In summary, Observability is truly about consolidating any usable information by properly instrumenting systems, deriving actionable insights from them, and optimizing your system to avoid any, for example, extended outages (below figures highlights the important themes again). A unified and consistent observability experience is core to any successful Open Hybrid Cloud deployment.
Why it Matters
- Red Hat's focuses a lot of efforts on a more Open Hybrid Cloud strategy to grow our “share of voice” as the hybrid cloud technology leader. In a "Hybrid Cloud" ecosystem, you may have a very diverse environment and your workload needs to move seamlessly between them, putting much more pressure on infrastructure owners, as well as application owners, to operate a more complex ecosystem. Therefore, any infrastructure owner need a consistent approach for Observability to successfully operate in this more diverse world and consequently, Observability is a key success criteria for us to win this business.

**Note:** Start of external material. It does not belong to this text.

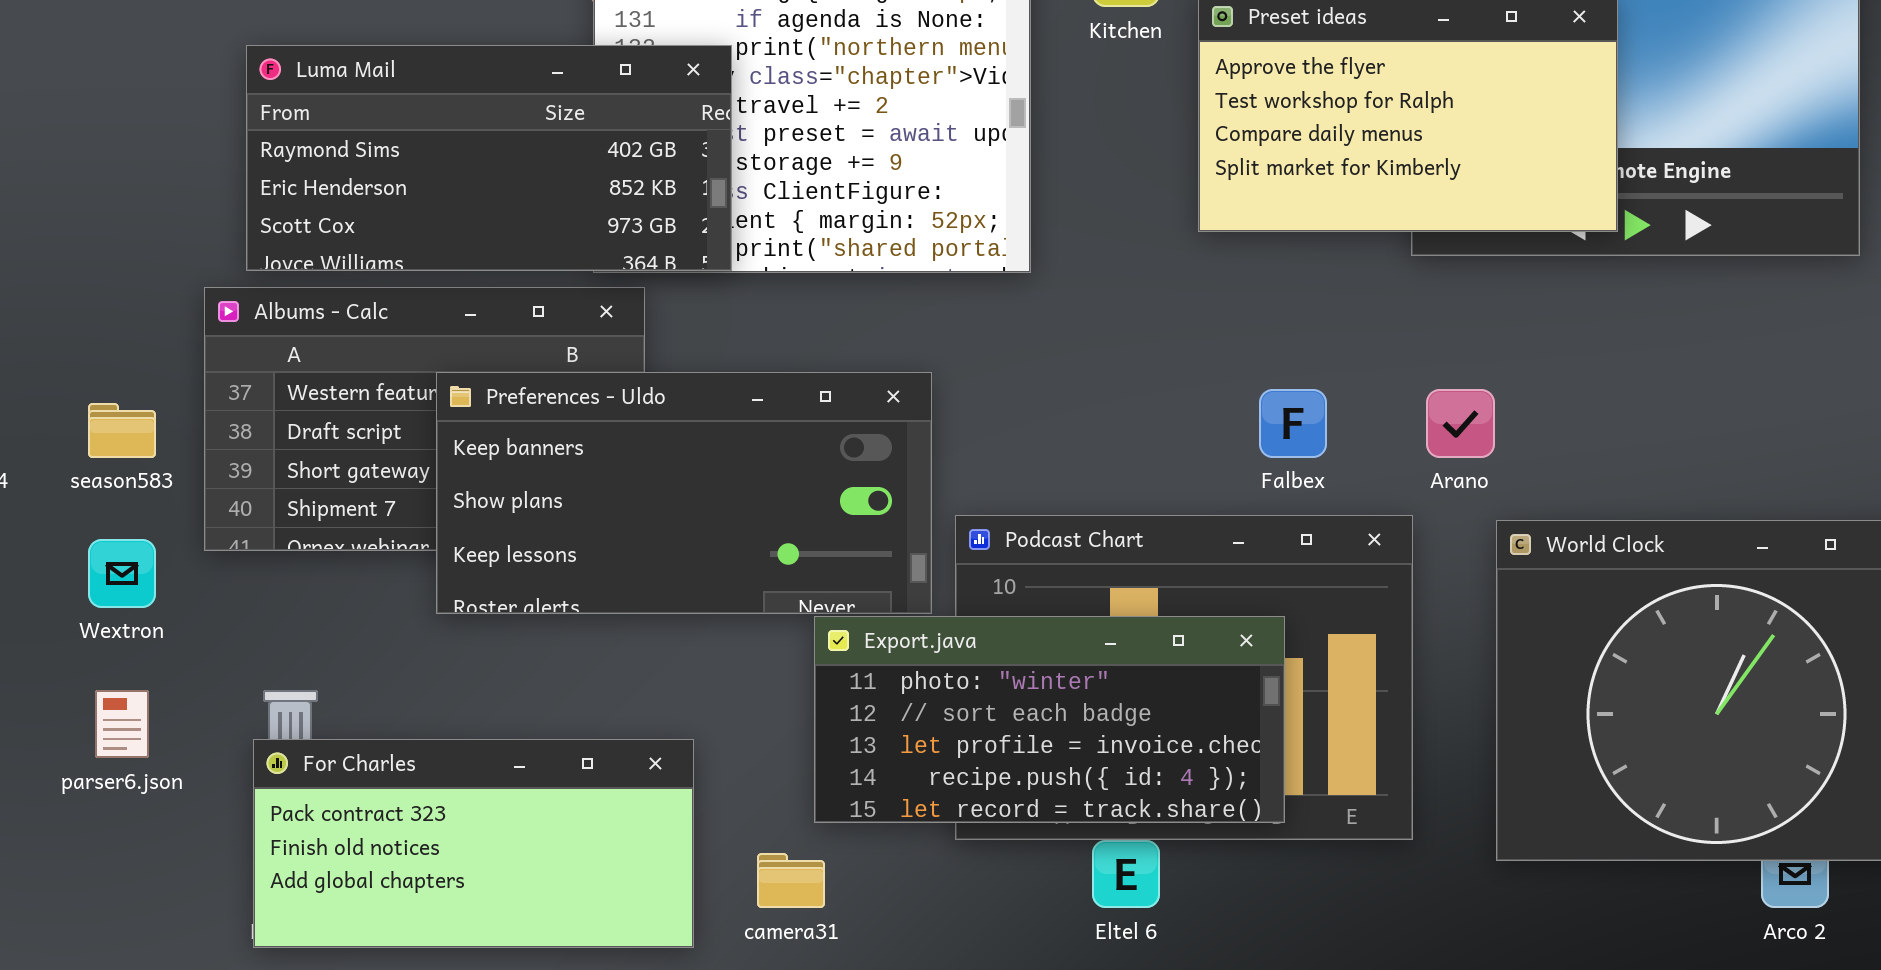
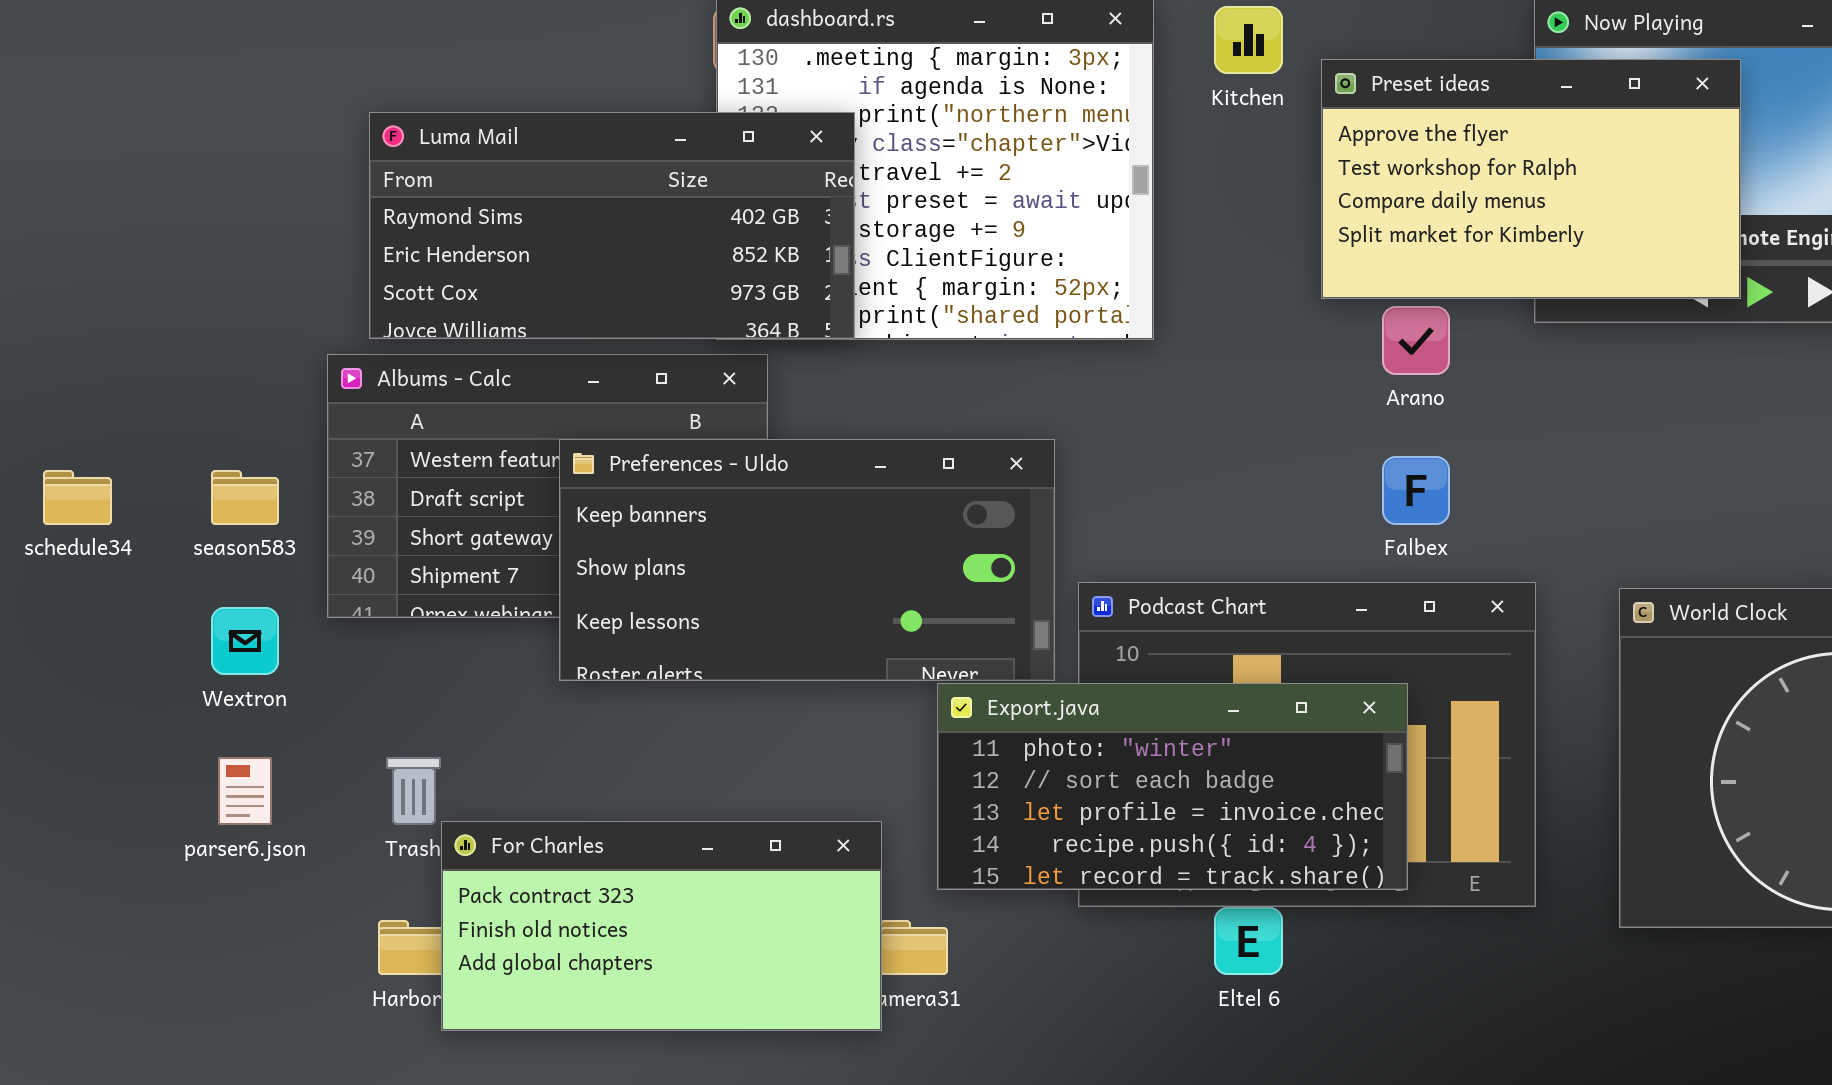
Arano: [1426,389,1495,458] -> [1382,306,1450,375], moved
For Charles: [253,739,694,948] -> [441,821,882,1031], moved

- There is a lot of market interest and competitors seeing the potential as well, moving very quick either by acquisition and/or reframing their internal offerings around a more comprehensive Observability story.
- Growing internal needs, support our own SRE teams to “observe” their managed services offerings across different cloud vendors.
Features & Benefits
Observability is truly about consolidating any usable information by properly instrumenting systems, deriving actionable insights from them, and optimizing your system to avoid any, for example, extended outages. A unified and consistent observability experience is core to any successful Open Hybrid Cloud deployment. The following are key themes:
- Built-in Best Practices & Insights: Capturing and exposing observability data from anything provided by Red Hat running on top or underneath OpenShift; in a standardized way; as well as providing best practices on “How To”.
- Common Technology Stack: Providing a unified, scope-agnostic approach for Observability across the Red Hat product portfolio and easy integration for partners to add additional value to our core capabilities.
- Unified User Experience: Presenting data meaningful back to consumers by correlating observability signals seamlessly to improve the Mean-Time-To-Resolution significantly.
Illustrative User Stories or Scenarios
- As an SRE, I would like the ability to see and explore other observability signals from an alert I received to avoid having to log into multiple system so that I can jump start my investigation and solve problems quicker.
Expected Outcomes
Glossary/Terms
- Monitoring: Best suited to reporting the overall health of a system. Limit to key business and system metrics, and known failure modes. Symptom-based alerting. “What’s broken?” and “Why?”. “Reactive” approach to diagnosis. Reacting to alerts “Is the system working?”.
- Observability: Enabling complete end-to-end visibility into your applications, systems, APIs, microservices, network, infrastructure, and more. “Proactive” approach to diagnosing and understanding a system.
- Signals: Piece of data collected from an application. Examples include Metrics, Logs, Traces.